A long time ago, I was one of the editors of my undergraduate literary magazine. We had a circulation of a couple hundred, maybe, and twice a year we slogged through a big pile of bad break-up poetry, pompous efforts in surrealism, and juvenilia of all sorts. It was a somewhat depressing chore. Every now and then, though, something really good showed up. One year, the really good thing was a poem, attached to a name we didn’t recognize but in a style we thought we could identify as belonging to a good friend of mine (who never owned up to it, but I’m still suspicious). Our hearts were gladdened, we rejoiced, and we three editors unanimously voted it in.
Unfortunately, the poem had some salty language and disturbing content. This was a small Catholic liberal arts college, and salty disturbances were not welcome. Our advisor didn’t stop us, but someone in the college copy center (the journal had zine-like production values) did. They refused to continue printing it unless we took the poem out.
Maybe we should have made a bigger stink about it, turned it into a local cause celebre and stood our ground: legally, the college was well within its rights to stop the publication (a private institution has a lot of leeway), but you only get to be young and idealistic once. We held up for a couple weeks, with a little faculty sympathy, but in the end we buckled under and pulled the poem. I’m still a little disappointed we didn’t try harder.
But during the brief controversy, the poem made the rounds through the faculty and administration, attached to various memos and letters.
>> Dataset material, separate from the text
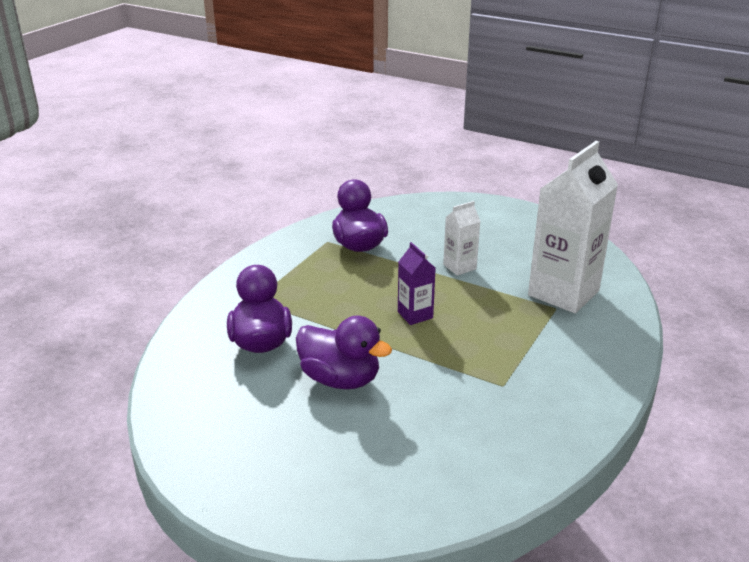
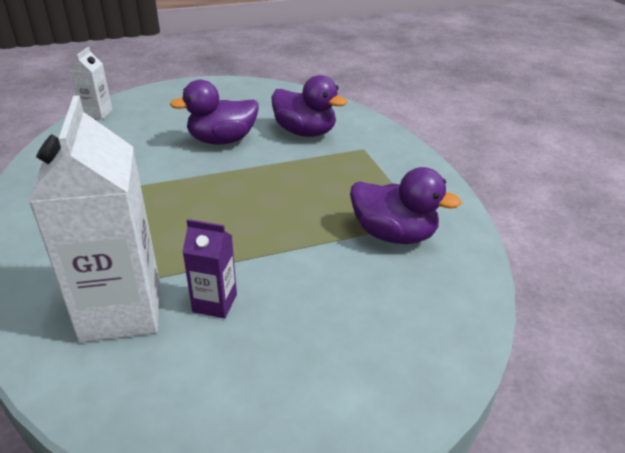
camera: 130 degrees right, 5 degrees up
purple carton [398,242,436,325] -> purple carton moved to [182,219,237,318]
white carton [443,201,481,276] -> white carton moved to [70,47,112,120]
I heard that it even got discussed at the president’s Christmas party. Given the success of the journal itself, it was probably read by more people than would have seen it if it had just been tucked in amongst the better bad break-up poems and audacious second-person stories casting the reader into the consciousness of a plastic bottle.
All of this was in the Dark Ages, around 1989, before e-mail and the Internet changed a whole lot of things. The story would probably have played out very differently today, now that Joseph K. has traded in his bank of manual typewriters and stacks of carbon paper for a cheap Linux server on a wireless network.
Or perhaps not. The Internet has increased the noise, but not necessarily improved the signal; it’s easier to publish, but harder to build mindshare. It may still be a valid strategy to address your manila envelope to Mr. N., clerk of Section S, and hope for the best.